* _Your instructions_
Say how many lines in the records hold the word "umowy", and give nothing but that number.

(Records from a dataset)
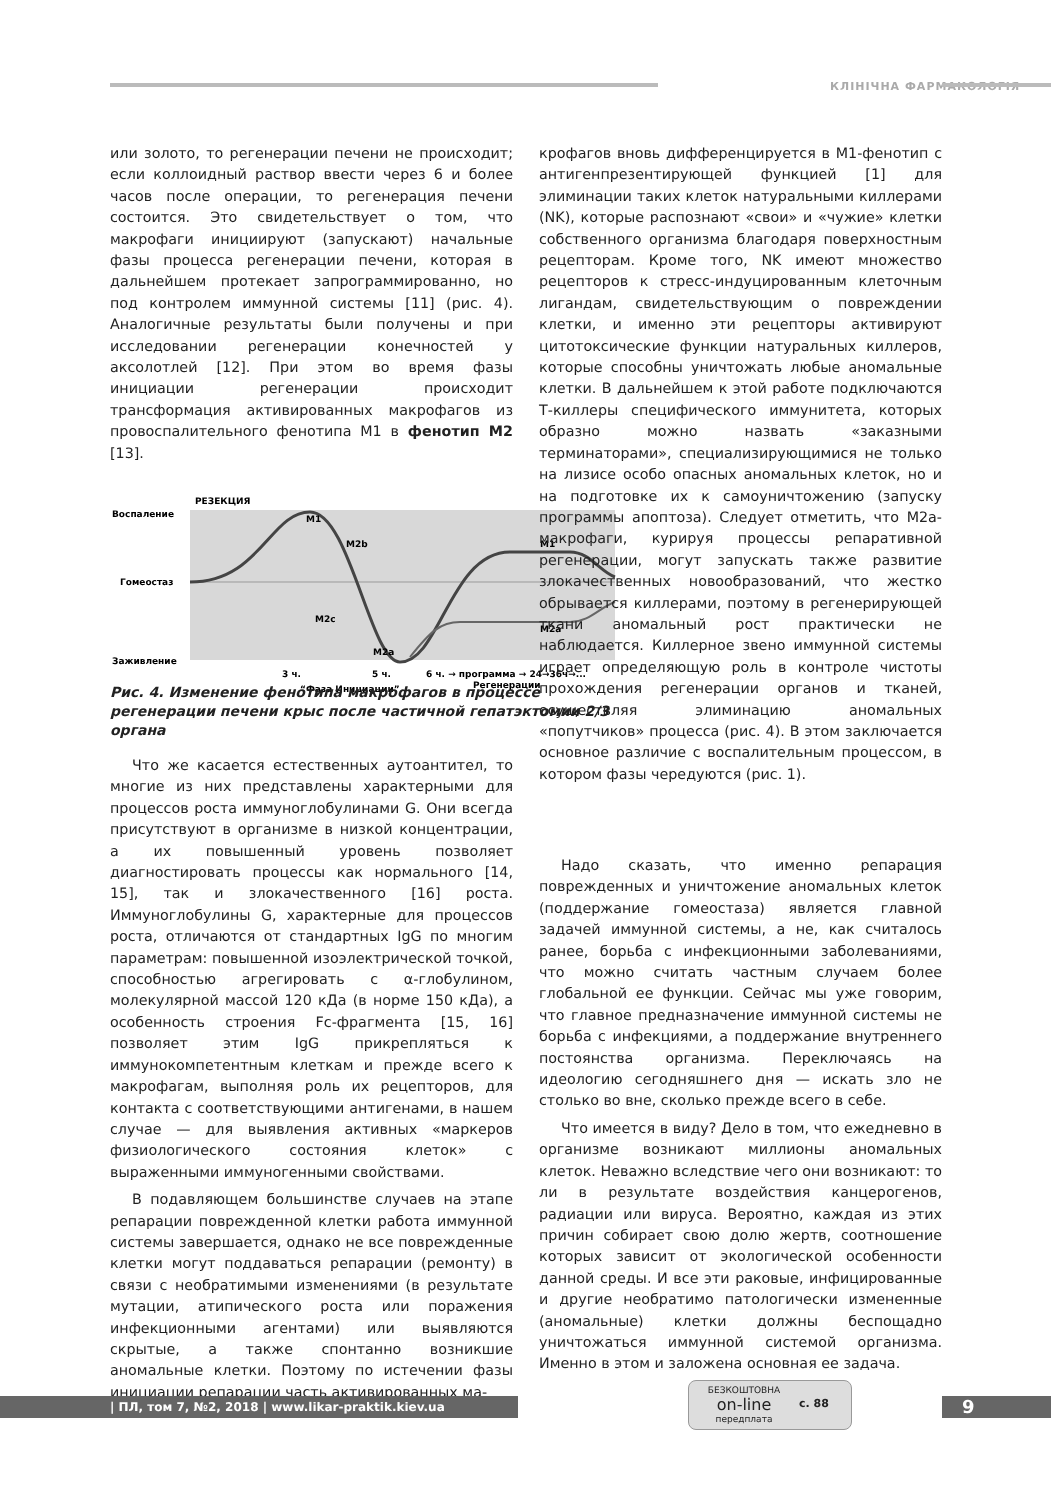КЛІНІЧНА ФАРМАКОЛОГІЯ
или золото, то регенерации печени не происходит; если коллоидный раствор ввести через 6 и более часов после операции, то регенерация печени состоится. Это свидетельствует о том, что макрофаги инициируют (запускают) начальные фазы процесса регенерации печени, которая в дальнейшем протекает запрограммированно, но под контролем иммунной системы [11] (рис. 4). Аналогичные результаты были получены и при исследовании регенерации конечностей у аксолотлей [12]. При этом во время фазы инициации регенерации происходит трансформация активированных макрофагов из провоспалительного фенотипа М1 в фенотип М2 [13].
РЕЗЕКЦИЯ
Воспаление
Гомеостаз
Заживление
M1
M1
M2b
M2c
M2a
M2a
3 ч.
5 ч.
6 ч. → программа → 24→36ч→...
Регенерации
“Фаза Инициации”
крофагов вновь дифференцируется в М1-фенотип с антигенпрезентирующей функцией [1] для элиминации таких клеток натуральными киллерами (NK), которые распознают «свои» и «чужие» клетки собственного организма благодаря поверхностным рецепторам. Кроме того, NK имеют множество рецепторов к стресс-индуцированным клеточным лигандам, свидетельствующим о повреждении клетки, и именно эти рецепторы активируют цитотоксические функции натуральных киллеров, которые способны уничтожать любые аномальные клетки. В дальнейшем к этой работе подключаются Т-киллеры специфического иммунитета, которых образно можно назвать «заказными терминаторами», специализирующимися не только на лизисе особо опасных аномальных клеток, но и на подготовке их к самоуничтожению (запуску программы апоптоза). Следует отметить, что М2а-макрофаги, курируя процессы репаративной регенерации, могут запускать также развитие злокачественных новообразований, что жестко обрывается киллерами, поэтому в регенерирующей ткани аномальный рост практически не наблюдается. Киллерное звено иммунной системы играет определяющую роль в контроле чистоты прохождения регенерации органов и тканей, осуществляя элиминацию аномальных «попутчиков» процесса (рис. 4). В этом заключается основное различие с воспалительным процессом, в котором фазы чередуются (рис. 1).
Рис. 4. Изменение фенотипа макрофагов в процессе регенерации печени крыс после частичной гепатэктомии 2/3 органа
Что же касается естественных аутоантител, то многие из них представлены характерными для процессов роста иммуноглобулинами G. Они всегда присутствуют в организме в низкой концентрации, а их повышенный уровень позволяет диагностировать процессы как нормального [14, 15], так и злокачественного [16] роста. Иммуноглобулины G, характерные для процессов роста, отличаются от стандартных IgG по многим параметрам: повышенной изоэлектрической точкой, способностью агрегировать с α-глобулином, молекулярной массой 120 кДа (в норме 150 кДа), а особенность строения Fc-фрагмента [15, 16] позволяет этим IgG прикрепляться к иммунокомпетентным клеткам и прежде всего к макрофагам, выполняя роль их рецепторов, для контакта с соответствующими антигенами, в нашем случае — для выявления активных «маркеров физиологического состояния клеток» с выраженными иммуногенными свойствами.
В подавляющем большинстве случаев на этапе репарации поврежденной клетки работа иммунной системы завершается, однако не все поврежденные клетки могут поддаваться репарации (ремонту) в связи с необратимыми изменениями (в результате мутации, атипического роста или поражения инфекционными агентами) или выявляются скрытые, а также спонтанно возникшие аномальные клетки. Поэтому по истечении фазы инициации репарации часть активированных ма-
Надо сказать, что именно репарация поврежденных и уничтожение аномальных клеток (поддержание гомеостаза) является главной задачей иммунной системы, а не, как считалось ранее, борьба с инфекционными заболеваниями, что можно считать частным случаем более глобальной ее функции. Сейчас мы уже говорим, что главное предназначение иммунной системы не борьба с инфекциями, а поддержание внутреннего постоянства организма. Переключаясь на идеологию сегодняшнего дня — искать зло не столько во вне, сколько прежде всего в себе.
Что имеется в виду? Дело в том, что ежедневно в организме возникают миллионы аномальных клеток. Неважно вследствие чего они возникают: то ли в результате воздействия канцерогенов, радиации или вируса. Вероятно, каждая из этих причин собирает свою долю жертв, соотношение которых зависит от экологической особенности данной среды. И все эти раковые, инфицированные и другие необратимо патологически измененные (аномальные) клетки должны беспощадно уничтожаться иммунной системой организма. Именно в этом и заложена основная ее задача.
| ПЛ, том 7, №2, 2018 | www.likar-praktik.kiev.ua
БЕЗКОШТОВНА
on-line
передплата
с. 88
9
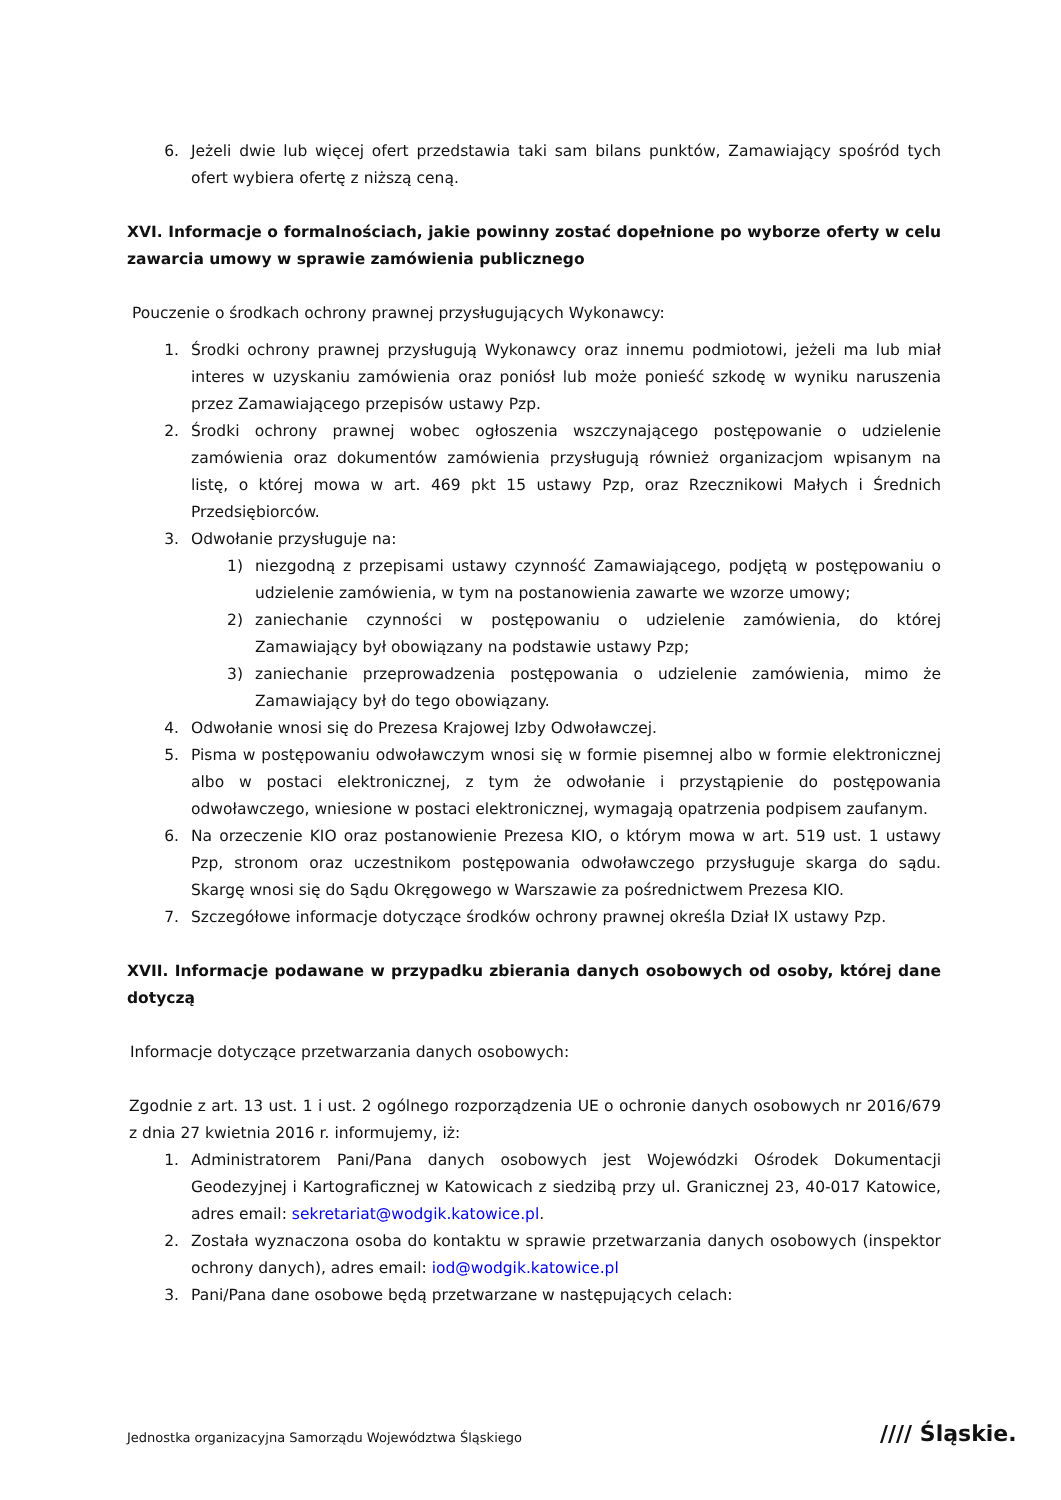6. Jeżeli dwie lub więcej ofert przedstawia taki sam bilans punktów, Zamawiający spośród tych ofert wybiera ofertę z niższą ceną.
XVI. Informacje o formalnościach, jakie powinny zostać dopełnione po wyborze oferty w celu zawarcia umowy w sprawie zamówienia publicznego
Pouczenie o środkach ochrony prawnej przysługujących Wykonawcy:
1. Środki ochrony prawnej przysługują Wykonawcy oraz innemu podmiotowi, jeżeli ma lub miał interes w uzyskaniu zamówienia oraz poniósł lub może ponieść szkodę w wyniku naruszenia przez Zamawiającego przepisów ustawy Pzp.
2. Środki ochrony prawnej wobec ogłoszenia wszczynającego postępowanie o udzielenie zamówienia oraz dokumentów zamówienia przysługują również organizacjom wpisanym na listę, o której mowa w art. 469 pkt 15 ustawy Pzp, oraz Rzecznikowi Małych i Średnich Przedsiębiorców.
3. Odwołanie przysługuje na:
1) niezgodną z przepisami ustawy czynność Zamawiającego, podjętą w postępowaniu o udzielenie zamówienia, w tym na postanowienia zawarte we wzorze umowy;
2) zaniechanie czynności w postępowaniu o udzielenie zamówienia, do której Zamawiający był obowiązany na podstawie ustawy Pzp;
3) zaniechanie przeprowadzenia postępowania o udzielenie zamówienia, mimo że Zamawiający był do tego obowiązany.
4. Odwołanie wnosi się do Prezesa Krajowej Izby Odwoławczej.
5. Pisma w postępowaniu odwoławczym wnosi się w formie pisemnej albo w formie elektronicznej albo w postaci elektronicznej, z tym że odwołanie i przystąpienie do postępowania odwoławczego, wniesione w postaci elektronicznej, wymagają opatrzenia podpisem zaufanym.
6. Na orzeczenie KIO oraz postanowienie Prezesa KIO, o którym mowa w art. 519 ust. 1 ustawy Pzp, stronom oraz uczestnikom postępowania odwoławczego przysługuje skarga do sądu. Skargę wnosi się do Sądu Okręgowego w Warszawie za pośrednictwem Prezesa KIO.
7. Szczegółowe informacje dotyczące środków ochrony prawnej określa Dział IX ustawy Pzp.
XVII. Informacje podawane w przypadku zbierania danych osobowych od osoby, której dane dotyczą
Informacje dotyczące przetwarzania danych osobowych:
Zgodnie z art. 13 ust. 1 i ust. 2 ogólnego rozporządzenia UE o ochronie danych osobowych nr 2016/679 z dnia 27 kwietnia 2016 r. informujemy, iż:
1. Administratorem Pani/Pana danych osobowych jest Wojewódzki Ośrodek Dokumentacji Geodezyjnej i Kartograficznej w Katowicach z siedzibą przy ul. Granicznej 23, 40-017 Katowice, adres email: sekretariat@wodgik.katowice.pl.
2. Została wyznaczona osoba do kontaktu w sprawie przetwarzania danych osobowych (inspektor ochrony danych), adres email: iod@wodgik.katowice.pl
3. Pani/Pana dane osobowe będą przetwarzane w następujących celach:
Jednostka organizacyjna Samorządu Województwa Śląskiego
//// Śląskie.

* _Answer box_
2